Eichenberger: Christian Nationalism
by Dan Eichenberger, MD, MBA
“Christian Nationalism” has become one of the most abused phrases in American political debate. Once an academic term, it is now routinely deployed to delegitimize citizens who believe America’s Judeo-Christian moral inheritance should continue to inform public life. The phrase is rarely defined with precision and seldom applied consistently. Its modern function is not descriptive but exclusionary — to push Christian viewpoints outside the bounds of acceptable democratic participation.
Critics frame Christian Nationalism as an effort to merge Christianity with state authority, implying that ordinary believers harbor theocratic ambitions. Nothing in American constitutional law — or in the stated goals of mainstream Christian organizations — supports that claim. Advocacy for religious liberty, the protection of unborn life, marriage, or immigration enforcement does not threaten constitutional order; it operates fully within it. These positions reflect moral convictions that shaped the American founding, when public virtue was widely understood as necessary for republican self-government. None of this argues for government establishment of religion or theological coercion — only for the equal constitutional right of Christians to bring their moral reasoning into public debate alongside every other worldview.

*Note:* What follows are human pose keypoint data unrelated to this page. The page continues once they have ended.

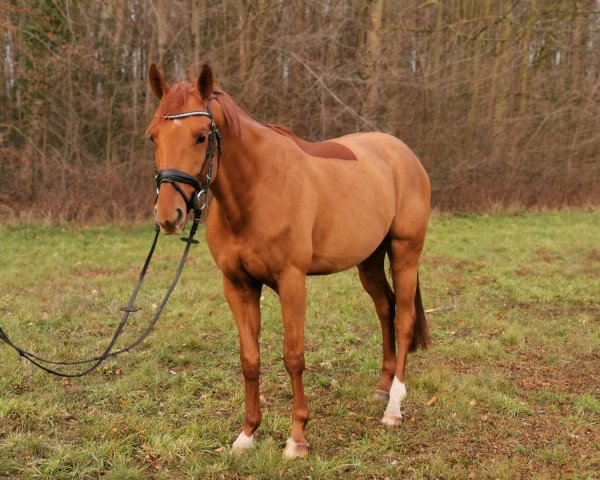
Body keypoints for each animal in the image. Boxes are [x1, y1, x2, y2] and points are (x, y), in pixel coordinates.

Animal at [149, 63, 432, 458]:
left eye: (201, 136)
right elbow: (250, 359)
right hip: (370, 262)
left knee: (404, 319)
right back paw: (382, 387)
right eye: (153, 137)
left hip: (405, 253)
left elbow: (293, 356)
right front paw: (247, 434)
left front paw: (297, 438)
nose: (168, 216)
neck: (258, 188)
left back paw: (393, 407)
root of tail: (402, 154)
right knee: (386, 311)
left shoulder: (292, 282)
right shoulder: (238, 286)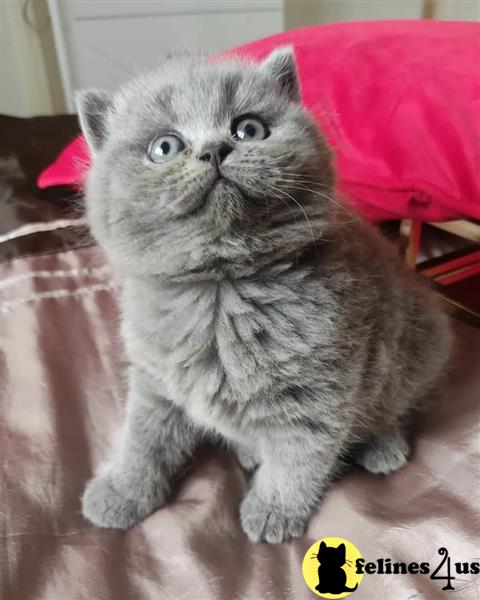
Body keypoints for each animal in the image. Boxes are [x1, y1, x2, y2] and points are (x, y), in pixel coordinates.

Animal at [77, 47, 452, 544]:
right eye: (165, 147)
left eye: (249, 129)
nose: (215, 149)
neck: (219, 291)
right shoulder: (156, 381)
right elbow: (143, 438)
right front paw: (122, 491)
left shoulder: (318, 387)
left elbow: (298, 455)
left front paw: (273, 510)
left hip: (416, 347)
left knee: (394, 405)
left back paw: (383, 446)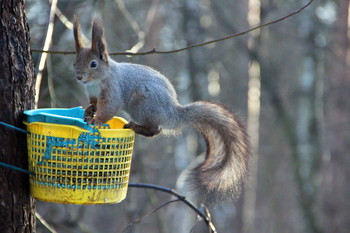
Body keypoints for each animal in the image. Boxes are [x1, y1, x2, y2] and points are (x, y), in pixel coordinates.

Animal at [73, 16, 249, 202]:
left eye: (93, 64)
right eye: (74, 62)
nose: (79, 77)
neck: (96, 82)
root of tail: (172, 114)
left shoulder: (113, 89)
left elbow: (109, 109)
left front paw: (95, 120)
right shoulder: (92, 93)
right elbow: (93, 103)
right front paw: (88, 112)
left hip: (142, 104)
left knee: (155, 130)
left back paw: (135, 126)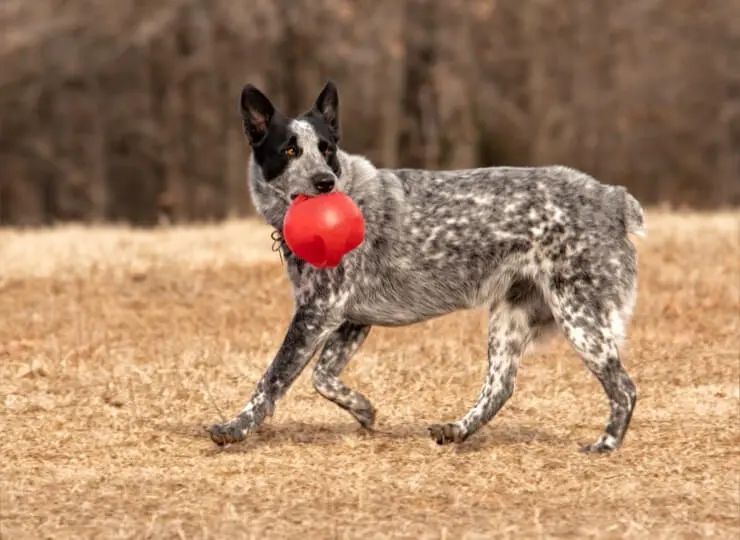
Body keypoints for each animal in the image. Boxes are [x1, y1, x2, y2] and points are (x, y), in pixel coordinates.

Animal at [208, 79, 648, 452]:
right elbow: (322, 377)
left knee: (624, 388)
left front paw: (235, 428)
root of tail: (612, 197)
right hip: (511, 318)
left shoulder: (318, 312)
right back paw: (457, 430)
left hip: (580, 319)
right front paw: (364, 409)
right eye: (289, 150)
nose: (324, 182)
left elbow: (274, 378)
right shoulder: (349, 319)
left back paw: (606, 444)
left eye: (327, 148)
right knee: (501, 386)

The founding record reinforces this point. The Declaration of Independence affirms that rights are derived from a Creator rather than bestowed by the state. Early American law reflected longstanding moral prohibitions against violence and theft. The Constitution’s restraint on religion was not a mandate for secularism but a safeguard against federal control of churches, leaving religious life to the people and the states. Even Thomas Jefferson’s “wall of separation” was meant to prevent government interference with religion — not to banish Christianity from public life.
Yet the charge of Christian Nationalism is now routinely used to foreclose debate rather than answer it. Opposition to abortion policy, radical gender ideology in schools or lax border enforcement is dismissed not on constitutional grounds but by attaching a morally radioactive label. Polls purporting to measure the ideology rely on loaded questions and then conflate mainstream Christian belief with fringe extremism. Christianity does not seek to rule the state; it seeks the freedom to argue, persuade, and participate as an equal citizen in public life.
Here, the double standard becomes impossible to ignore. While Christian moral reasoning is depicted as dangerous, a competing secular worldview is increasingly enforced through courts, schools and administrative power. It advances rigid moral claims about identity, life and human nature, often with little tolerance for dissent. These doctrines are not presented as beliefs but as neutral facts, even as they are imposed through law, regulation, and professional sanction. This is not neutrality; it is moral establishment by another name — one that enjoys cultural and institutional privilege while denying the same legitimacy to Christian conviction.
This distortion does real harm. It falsely associates Christianity with authoritarianism while demanding its exclusion from public reasoning. America was never a theocracy—but neither was it designed to treat its Christian inheritance as a threat. Recasting heritage as heresy does not defend constitutional order; it abandons historical honesty and weakens the moral foundations that made that order possible.
Dan Eichenberger, M.D., is an Indiana native with 30 years experience as a primary care physician, physician executive and healthcare consultant. He is the recipient of the Indiana University Southeast Chancellors Medallion.